Expanding my consciousness and lifting my vibration
The retreat serves many purposes. It’s a detox, not only on the physical level but also on the mental and the emotional level. We all have different things we are willing to let go of (I was working with some resentment and negative thought patterns).
Those days are also dedicated to healing. In addition to the physical benefits of fasting, we get a unique chance to sit with ourselves and explore what’s inside. We can form new connections—in our brain, to ourselves, and to the spiritual realm.
After all, it’s the week of the fire. We explore and connect with our own spirit and the strong, powerful fire element within us. That was my key intention: to connect with my internal power and find my queen energy again.
By doing all this work, we can raise our vibration and expand our consciousness—step into higher levels of consciousness.
The culmination of the retreat was the full moon ceremony on Sunday evening. All dressed in white, we entered the temple of el Arka, which is the second center of Las Pirámides, in the mountains close by the lake.
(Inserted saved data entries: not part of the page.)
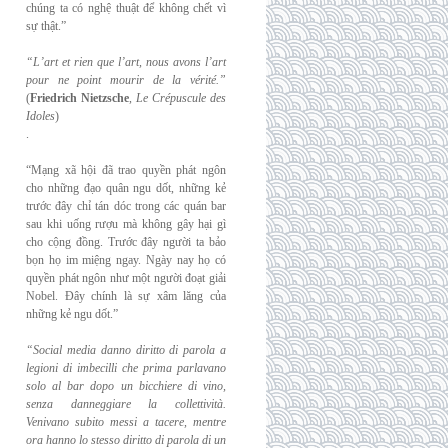
chúng ta có nghệ thuật để không chết vì
sự thật.”
“L’art et rien que l’art, nous avons l’art
pour ne point mourir de la vérité.”
(
Friedrich
Nietzsche
,
Le Crépuscule des
Idoles
)
.
“Mạng xã hội đã trao quyền phát ngôn
cho những đạo quân ngu dốt, những kẻ
trước đây chỉ tán dóc trong các quán bar
sau khi uống rượu mà không gây hại gì
cho cộng đồng. Trước đây người ta bảo
bọn họ im miệng ngay. Ngày nay họ có
quyền phát ngôn như một người đoạt giải
Nobel. Đây chính là sự xâm lăng của
những kẻ ngu dốt.”
“Social media danno diritto di parola a
legioni di imbecilli che prima parlavano
solo al
bar dopo un bicchiere di vino,
senza danneggiare la collettività.
Venivano subito messi a
tacere, mentre
ora hanno lo stesso diritto di parola di un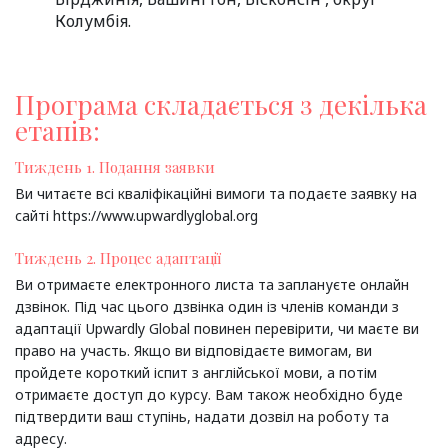
Колумбія.
Програма складається з декілька
етапів:
Тиждень 1. Подання заявки
Ви читаєте всі кваліфікаційні вимоги та подаєте заявку на
сайті https://www.upwardlyglobal.org
Тиждень 2. Процес адаптації
Ви отримаєте електронного листа та заплануєте онлайн
дзвінок. Під час цього дзвінка один із членів команди з
адаптації Upwardly Global повинен перевірити, чи маєте ви
право на участь. Якщо ви відповідаєте вимогам, ви
пройдете короткий іспит з англійської мови, а потім
отримаєте доступ до курсу. Вам також необхідно буде
підтвердити ваш ступінь, надати дозвіл на роботу та
адресу.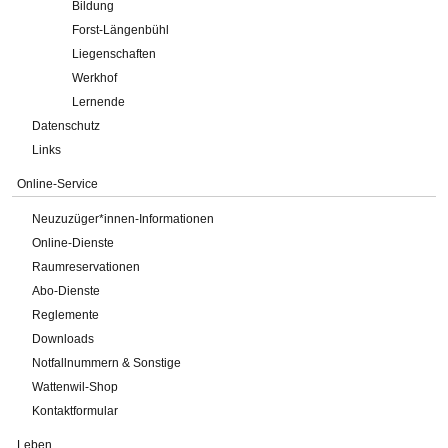
Bildung
Forst-Längenbühl
Liegenschaften
Werkhof
Lernende
Datenschutz
Links
Online-Service
Neuzuzüger*innen-Informationen
Online-Dienste
Raumreservationen
Abo-Dienste
Reglemente
Downloads
Notfallnummern & Sonstige
Wattenwil-Shop
Kontaktformular
Leben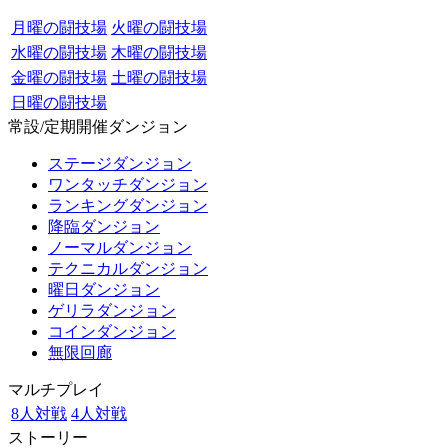
月曜の闘技場
火曜の闘技場
水曜の闘技場
木曜の闘技場
金曜の闘技場
土曜の闘技場
日曜の闘技場
常設/定期開催ダンジョン
ステージダンジョン
ワンタッチダンジョン
ランキングダンジョン
降臨ダンジョン
ノーマルダンジョン
テクニカルダンジョン
曜日ダンジョン
ゲリラダンジョン
コインダンジョン
無限回廊
マルチプレイ
8人対戦
4人対戦
ストーリー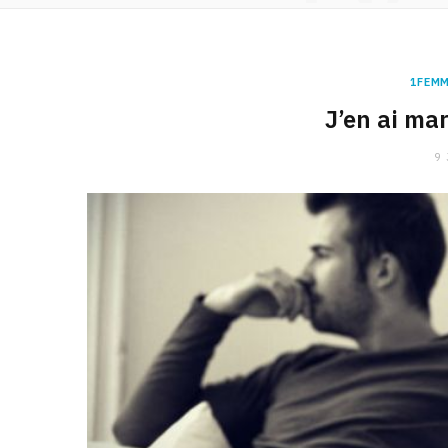
1FEMM
J’en ai ma
9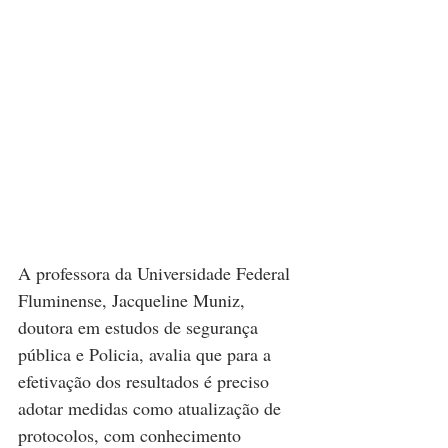
A professora da Universidade Federal 
Fluminense, Jacqueline Muniz, 
doutora em estudos de segurança 
pública e Policia, avalia que para a 
efetivação dos resultados é preciso 
adotar medidas como atualização de 
protocolos, com conhecimento 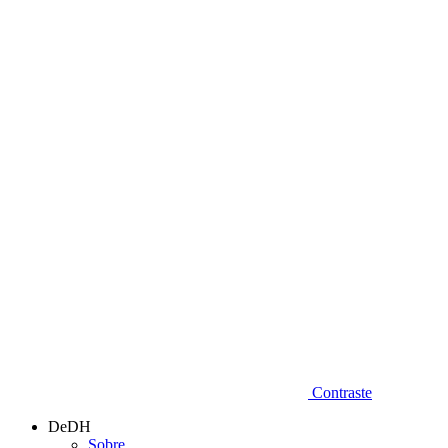
Diminuir fonte
Contraste
DeDH
Sobre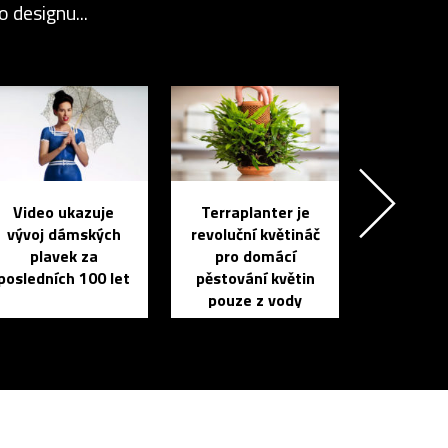
 designu...
Video ukazuje
Terraplanter je
vývoj dámských
revoluční květináč
plavek za
pro domácí
posledních 100 let
pěstování květin
pouze z vody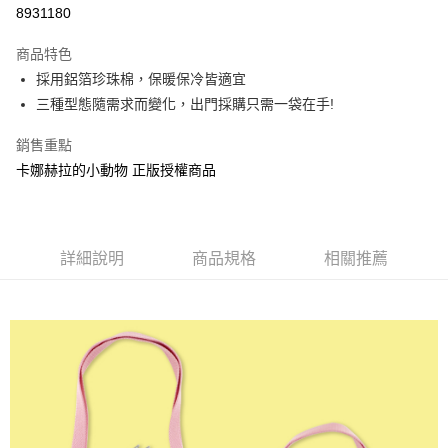
超商取貨付款
8931180
LINE Pay
商品特色
Apple Pay
採用鋁箔珍珠棉，保暖保冷皆適宜
三種型態隨需求而變化，出門採購只需一袋在手!
街口支付
銷售重點
悠遊付
卡娜赫拉的小動物 正版授權商品
AFTEE先享後付
相關說明
【關於「AFTEE先享後付」】
ATM付款
AFTEE先享後付是「在收到商品之後才付款」的支付方式。 讓您購物簡單
詳細說明
商品規格
相關推薦
便利好安心！
１．簡單：不需註冊會員、不需綁卡、不需儲值。
運送方式
２．便利：只要手機號碼，簡訊認證，即可結帳。
３．安心：先確認商品／服務後，再付款。
全家付款取貨
每筆NT$60，滿NT$499(含以上)免運費
【「AFTEE先享後付」結帳流程】
１．於結帳方式選擇「AFTEE先享後付」後，將跳轉至「AFTEE先享後付」
付款後全家取貨
結帳頁面，進行簡訊認證並確認金額後，即可完成結帳。
２．訂單成立數日內，您將收到繳費通知簡訊。
每筆NT$60，滿NT$499(含以上)免運費
３．收到繳費通知簡訊後14天內，點擊此簡訊中的連結，可透過四大超商／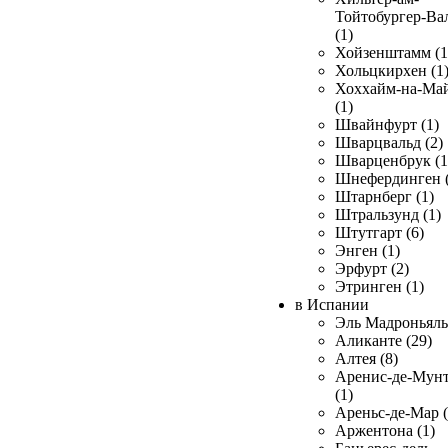
Тойтобургер-Ва
(1)
Хойзенштамм (1
Хольцкирхен (1
Хоххайм-на-Ма
(1)
Швайнфурт (1)
Шварцвальд (2)
Шварценбрук (1
Шнефердинген (
Штарнберг (1)
Штральзунд (1)
Штутгарт (6)
Энген (1)
Эрфурт (2)
Этринген (1)
в Испании
Эль Мадроньяль 
Аликанте (29)
Алтея (8)
Аренис-де-Мун
(1)
Ареньс-де-Мар (
Аржентона (1)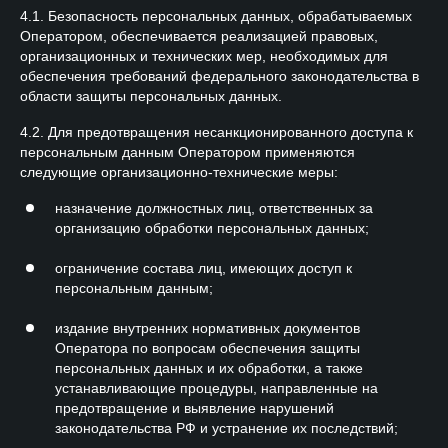
4.1. Безопасность персональных данных, обрабатываемых
Оператором, обеспечивается реализацией правовых,
организационных и технических мер, необходимых для
обеспечения требований федерального законодательства в
области защиты персональных данных.
4.2. Для предотвращения несанкционированного доступа к
персональным данным Оператором применяются
следующие организационно-технические меры:
назначение должностных лиц, ответственных за
организацию обработки персональных данных;
ограничение состава лиц, имеющих доступ к
персональным данным;
издание внутренних нормативных документов
Оператора по вопросам обеспечения защиты
персональных данных и их обработки, а также
устанавливающие процедуры, направленные на
предотвращение и выявление нарушений
законодательства РФ и устранение их последствий;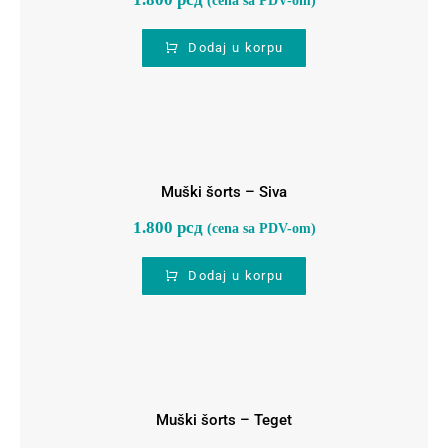
Dodaj u korpu
Muški šorts – Siva
Muški šorts – Siva
1.800
рсд
(cena sa PDV-om)
Dodaj u korpu
Muški šorts – Teget
Muški šorts – Teget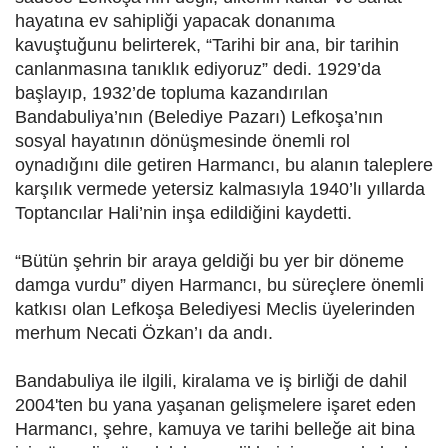
hayatına ev sahipliği yapacak donanıma
kavuştuğunu belirterek, “Tarihi bir ana, bir tarihin
canlanmasına tanıklık ediyoruz” dedi. 1929’da
başlayıp, 1932’de topluma kazandırılan
Bandabuliya’nın (Belediye Pazarı) Lefkoşa’nın
sosyal hayatının dönüşmesinde önemli rol
oynadığını dile getiren Harmancı, bu alanın taleplere
karşılık vermede yetersiz kalmasıyla 1940’lı yıllarda
Toptancılar Hali’nin inşa edildiğini kaydetti.
“Bütün şehrin bir araya geldiği bu yer bir döneme
damga vurdu” diyen Harmancı, bu süreçlere önemli
katkısı olan Lefkoşa Belediyesi Meclis üyelerinden
merhum Necati Özkan’ı da andı.
Bandabuliya ile ilgili, kiralama ve iş birliği de dahil
2004'ten bu yana yaşanan gelişmelere işaret eden
Harmancı, şehre, kamuya ve tarihi belleğe ait bina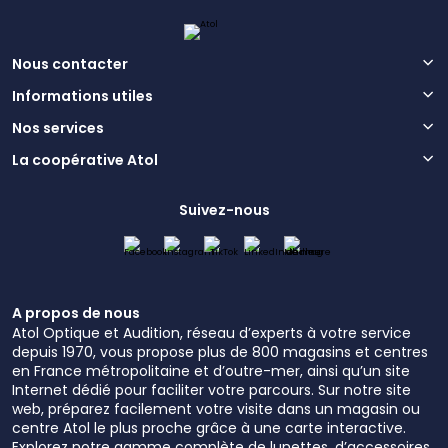
Nous contacter
Informations utiles
Nos services
La coopérative Atol
Suivez-nous
A propos de nous
Atol Optique et Audition, réseau d’experts à votre service
depuis 1970, vous propose plus de 800 magasins et centres
en France métropolitaine et d’outre-mer, ainsi qu’un site
Internet dédié pour faciliter votre parcours. Sur notre site
web, préparez facilement votre visite dans un magasin ou
centre Atol le plus proche grâce à une carte interactive.
Explorez notre gamme complète de lunettes, d’accessoires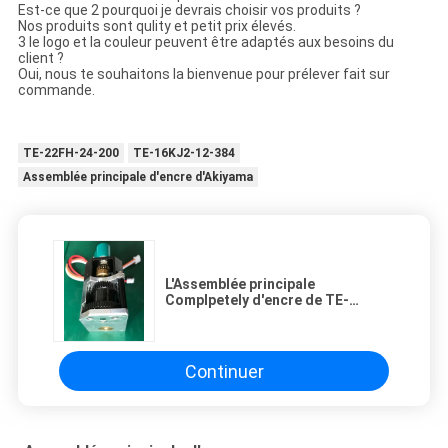
Est-ce que 2 pourquoi je devrais choisir vos produits ?
Nos produits sont qulity et petit prix élevés.
3 le logo et la couleur peuvent être adaptés aux besoins du
client ?
Oui, nous te souhaitons la bienvenue pour prélever fait sur
commande.
TE-22FH-24-200
TE-16KJ2-12-384
Assemblée principale d'encre d'Akiyama
L'Assemblée principale
Complpetely d'encre de TE-
16KJ2-12-576 RYOBI embraye TE-
16KJ2-12-864NT
Continuer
Chaty Secaira, the founder of Las Pirámides led us through a powerful ceremony, where prayers were recited, messages channeled, and mantras chanted. We sat on our meditation benches the whole time, soaking in the energy and the thick smoke of copal.
Chaty delivered messages about the importance of loyalty and firmness; no matter what storms blow in our path, we should stay firm and continue walking. She also talked about humbleness and reminded us that no matter how far we get in our path, the path is eternal, and there is always more to walk. At the end of the ceremony, we all lifted our candles up and chanted “light to planet earth” seven times together. I’m sure that the energy created at that moment dissolved many shadows.
Our retreat was over, and we were allowed to speak and eat again. Outside the temple after the ceremony, I think I witnessed a human condition that could be called “awe.” I experienced the awe, and my retreat group seemed to share the experience with me. I think it breaks down to bliss, gratitude, and the feeling of oneness. I felt love that wasn’t attached to anything specific.
While it was an extraordinary moment for me, experiences like this have a wider impact. When we reach higher vibrations and higher states of consciousness, many of our problems dissolve, and some of our pain and shadow get transformed. This, in turn, impacts how we show up in the world.
I believe that the world would be a better place if people took the time to explore their internal worlds. The world is a reflection of our internal realities, and I wonder what would happen if we all could elevate those realities, even just for a little bit.
I, for sure, continue working with my internal reality. Acknowledging with gratitude that my work and intentions have borne fruit, this next version of me today feels possibly more comfortable in her own skin than ever.
And if it’s possible for me, it’s possible for anyone.